The most interesting comments weren’t anonymous, but signed ‘Anne Snapphane’, Annika’s arch-enemy and former friend who was now an editor at mediatime. She had written an account of the editor-in-chief’s hypocrisy that was magnificently sharp and to the point. She described what it was like working at the Even
ing Post, how reporters were pressured to exaggerate and lie (misrepresentation and distortion were described as ‘stylistic matters’), how Schyman had ruled the newsroom using nepotism and an iron fist. She also took the chance to give Annika a passing kicking, describing her as Schyman’s most prominent henchperson, the one most slavishly devoted to the Evening Post’s rancid policies …
There was a knock on his door, and Thomas jumped so hard that his hook hit the keyboard. He quickly clicked to hide Snapphane’s embittered rant and leaned over his work on the investigation. ‘Come in!’
Cramne, his boss, put his head round the door. He probably didn’t dare come in – perhaps he thought disability was contagious.
‘Hello, old man, how are you?’
Thomas smiled weakly. ‘Thanks,’ he said. ‘Well, things are moving forward. I’m waiting for a response from the Spaniards …’

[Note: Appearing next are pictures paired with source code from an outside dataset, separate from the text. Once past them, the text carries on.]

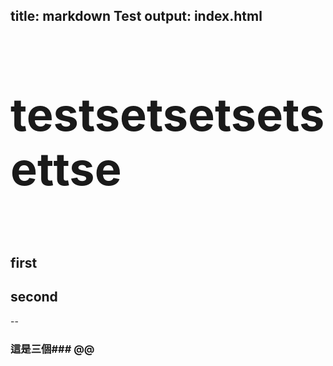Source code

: title: markdown Test
output: index.html
--

<h1 style="font-size: 72px">
  testsetsetsetsettse
</h1>
<br />


## first
## second

--

### 這是三個### @@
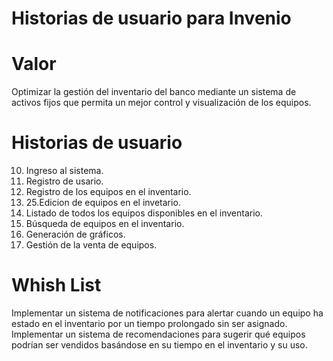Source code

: # Historias de usuario para Invenio
# Valor
Optimizar la gestión del inventario del banco mediante un sistema de activos fijos que permita un mejor control y visualización de los equipos.
# Historias de usuario
10. Ingreso al sistema.
15. Registro de usario. 
20. Registro de los equipos en el inventario.
25. 25.Edicion de equipos en el invetario.
30. Listado de todos los equipos disponibles en el inventario.
40. Búsqueda de equipos en el inventario.
50. Generación de gráficos.
60. Gestión de la venta de equipos.
# Whish List
Implementar un sistema de notificaciones para alertar cuando un equipo ha estado en el inventario por un tiempo prolongado sin ser asignado.
Implementar un sistema de recomendaciones para sugerir qué equipos podrían ser vendidos basándose en su tiempo en el inventario y su uso.
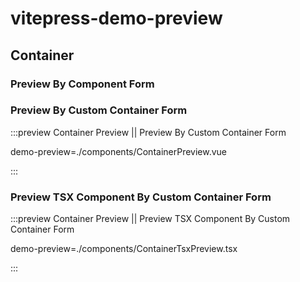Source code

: # vitepress-demo-preview

## Container

### Preview By Component Form

<preview path="./components/ComponentPreview.vue" title="Component Preview" description="Preview By Component Form"></preview>

### Preview By Custom Container Form

:::preview Container Preview || Preview By Custom Container Form

demo-preview=./components/ContainerPreview.vue

:::

### Preview TSX Component By Custom Container Form

:::preview Container Preview || Preview TSX Component By Custom Container Form

demo-preview=./components/ContainerTsxPreview.tsx

:::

Cramne opened the door a little wider. ‘I mean with you … You were off sick for a few days?’
He forced himself to swallow the angry retort that was on the tip of his tongue. ‘Just a cold,’ he said. ‘Nothing serious.’
‘Do you fancy lunch today? Fairly early? A few of us are thinking of heading to the Opera Bar.’
Ah, so they’d decided to make a collective show of sympathy towards the cripple. He shrugged his shoulders. ‘That sounds really great, but I’ve got a conference call booked with the Greeks at half past eleven and then …’
Cramne raised his hands in a gesture that showed he was both disappointed and disingenuously impressed. ‘Okay,’ he said. ‘Just say the word if it gets postponed or something. Those Greeks do have a tendency not to come up with the goods …’
Thomas laughed politely at the lame witticism until the door was closed. Then he sighed. Now he was going to have to organize a bloody conference call. What could they discuss this time?